Go through the listing beneath this task and return every line that carries the string "gymnasium".
-- Records to use follows --
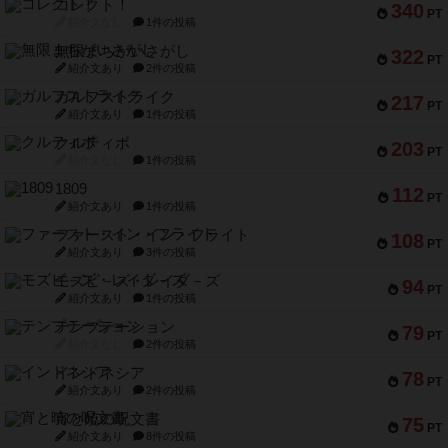
コレクト！
340
PT
紹介文なし
1件の投稿
無限まちがいさがし
322
PT
紹介文あり
2件の投稿
ガルフストライク
217
PT
紹介文あり
1件の投稿
クルティボ
203
PT
紹介文なし
1件の投稿
1809
112
PT
紹介文あり
1件の投稿
ファースト・イン・フライト
108
PT
紹介文あり
3件の投稿
モズビ－ズ・レイダ－ズ
94
PT
紹介文あり
1件の投稿
テンプテーション
79
PT
紹介文なし
2件の投稿
インドネシア
78
PT
紹介文あり
2件の投稿
宵と暁の呪文書
75
PT
紹介文あり
8件の投稿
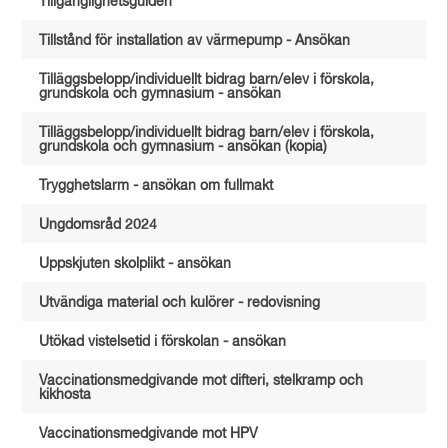
Tillgänglighetsguiden
Tillstånd för installation av värmepump - Ansökan
Tilläggsbelopp/individuellt bidrag barn/elev i förskola,
grundskola och gymnasium - ansökan
Tilläggsbelopp/individuellt bidrag barn/elev i förskola,
grundskola och gymnasium - ansökan (kopia)
Trygghetslarm - ansökan om fullmakt
Ungdomsråd 2024
Uppskjuten skolplikt - ansökan
Utvändiga material och kulörer - redovisning
Utökad vistelsetid i förskolan - ansökan
Vaccinationsmedgivande mot difteri, stelkramp och
kikhosta
Vaccinationsmedgivande mot HPV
-- Records to use concluded --
Expected answer =>
grundskola och gymnasium - ansökan
grundskola och gymnasium - ansökan (kopia)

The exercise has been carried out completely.